Ingredients

1 tablespoon butter
1/4 teaspoon baking powder
1/2 cup flour
1 -2 teaspoon cinnamon
1/2 cup milk
1 -2 teaspoon sugar
1 -2 egg
1 teaspoon vanilla extract
1 small banana ( optional )
Breadless French Toast is a low-carb, healthier alternative for people who want to enjoy the classic breakfast dish without the bread. This recipe uses almond flour as a substitute for bread, making it gluten-free and safe for people with celiac disease or gluten intolerance. The banana added to the batter helps sweeten the French Toast, while also adding a nutritional boost with potassium, fiber, and vitamin C. This recipe is perfect for anyone looking to try a low-carb or keto version of the classic French toast, or for anyone just wanting to add some variety to their breakfast routine!

Instructions

1.In a mixing bowl, combine flour, baking powder, cinnamon, and sugar.
2.In the same bowl, add milk, egg, vanilla extract, and mashed banana, whisking together until well combined.
3.Heat a non-stick skillet over medium heat, add butter and allow it to melt.
4.Lower the heat, then pour a little of the batter into the skillet, ensuring it spreads evenly.
5.Cook for 2-3 minutes or until the underside turns golden brown, then flip to cook the other side.
6.Repeat the same process with the remaining batter.
7.Serve immediately with desired toppings like maple syrup, honey, or fresh fruits.

PROS

Breadless French Toast is a low-carb option suitable for a keto or low-carb diet.

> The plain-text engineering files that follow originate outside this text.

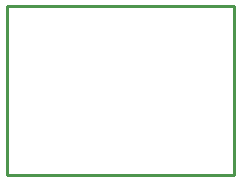
<source format=gko>
G04 Layer_Color=16711935*
%FSLAX23Y23*%
%MOIN*%
G70*
G01*
G75*
%ADD17C,0.010*%
D17*
X0Y0D02*
Y565D01*
X755D01*
Y0D02*
Y565D01*
X0Y0D02*
X755D01*
M02*

</source>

It’s easy to make and tastes like traditional French toast with a crispy outer layer and a soft and fluffy inside texture.

CONS

Some people don’t like the taste or texture of bread substitutes, making it a less desirable option for those who love regular French toast.

It may not be filling enough for some people looking for a more substantial meal.

HEALTH & BENEFITS

This French toast alternative is lower in carbohydrates than traditional French toast, making it a great choice for people on a low-carb or keto diet.
Egg is a great source of high-quality protein, vitamins, and minerals, while cinnamon is packed with antioxidants and may help regulate blood sugar levels.